Closing the UK’s remaining coal-fired power stations has made a bigger dent in national carbon pollution than a year of coronavirus lockdowns, analysis by generation plant manufacturer Wartsila has found.
The Finnish engineering company yesterday published a ranking of Europe’s ten biggest economies, comparing nations’ success in carbon curtailment achieved from power generation since lockdowns began in March 2020.
Britain falls in the middle of the table, its emissions down 7.6%, as cumulative power demand dropped 5.4% in the twelve months to 30 March 2021. Within that lower demand, cutting coal-fired power output by over 42% accounted for the bulk of the reduced carbon pollution.
Across the ten economies, emissions from Europe’s generators dropped by 7%, according to Tony Meski, senior development analyst at Wartsila Energy. Carbon pollution was cut by 36.7 Mt against the previous 12 months.
Austria topped the list for emissions reductions proportional to power load. Closure in April 2020 of the country’s biggest remaining coal-fired plant saw its emissions for the period plummet nearly 29%.
Spain scored Europe’s biggest carbon saving by volume, its 10.2Mt reduction in CO2 resulting from seven coal plants shutting in June.
Belgium propped up the list, its 4% uptick making it the only member to increase absolute carbon emissions as power demand shrank. But the country, plus ninth-ranked France, both can claim a significantly lower overall carbon component in their power output, due to the latter’s nuclear dependency.

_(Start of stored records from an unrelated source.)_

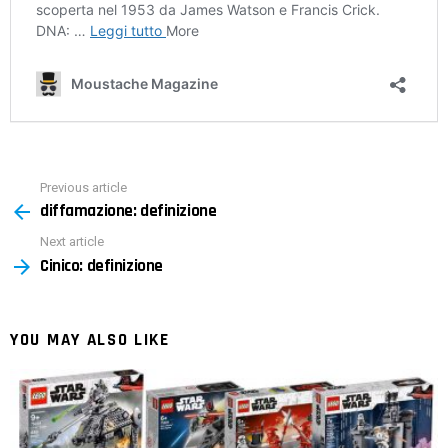
Previous article
See
diffamazione: definizione
more
Next article
Cinico: definizione
YOU MAY ALSO LIKE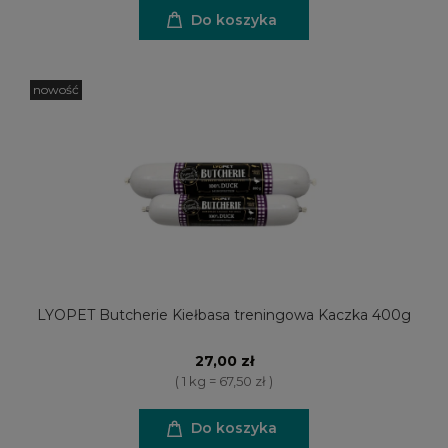
Do koszyka
nowość
LYOPET Butcherie Kiełbasa treningowa Kaczka 400g
27,00 zł
( 1 kg = 67,50 zł )
Do koszyka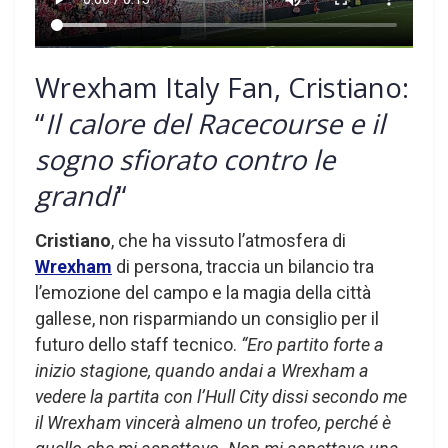
Wrexham Italy Fan, Cristiano:
“
Il calore del Racecourse e il
sogno sfiorato contro le
grandi
“
Cristiano
, che ha vissuto l’atmosfera di
Wrexham
di persona, traccia un bilancio tra
l’emozione del campo e la magia della città
gallese, non risparmiando un consiglio per il
futuro dello staff tecnico.
“Ero partito forte a
inizio stagione, quando andai a Wrexham a
vedere la partita con l’Hull City dissi secondo me
il Wrexham vincerà almeno un trofeo, perché è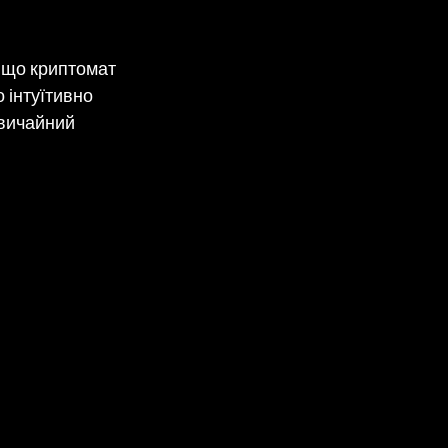
 що криптомат
 інтуїтивно
 звичайний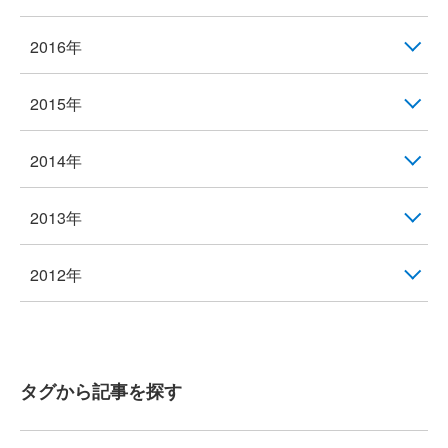
2016年
2015年
2014年
2013年
2012年
タグから記事を探す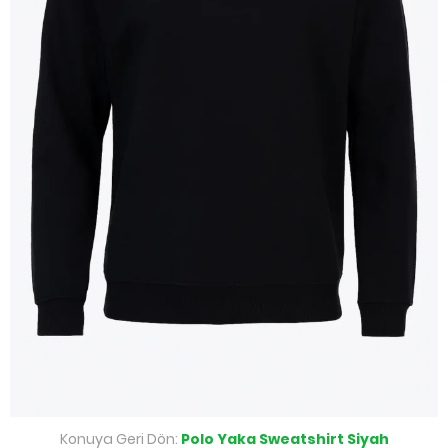
Konuya Geri Dön:
Polo Yaka Sweatshirt Siyah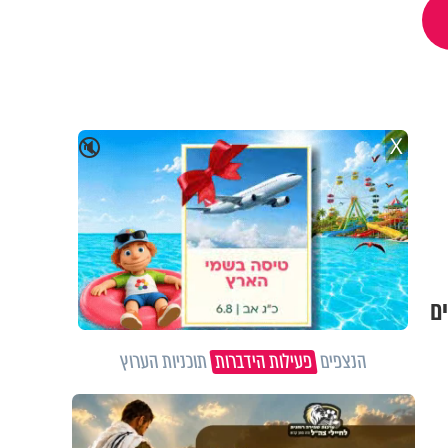
X
🔇
ם
הנצפים
פעילות הידברות
תוכניות הערוץ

Decarbonisation slowed in Europe’s biggest power market, underlining the need for Chancellor Merkel’s inject new life into the Energiewende. With Germany’s generation down 4.1% over the period, the carbon intensity of its power rose 2.4%, on the back of a switch to brown and conventional coal.
Once Covid restrictions are lifted, Wartsila’s Meski warned that emissions would rebound as energy demand recovers.
“The impact of Covid is like achieving a gold medal while spraining both ankles in the process,” he said.
“We’ve achieved record breaking carbon reductions, but our global economy has been put under intense strain. One year since lockdowns began, we must now focus on a strategic, scientific, and intelligent approach to cutting carbon emissions that enables us to achieve the goals of the Paris Agreement while actually benefitting our economy and improving our quality of life.”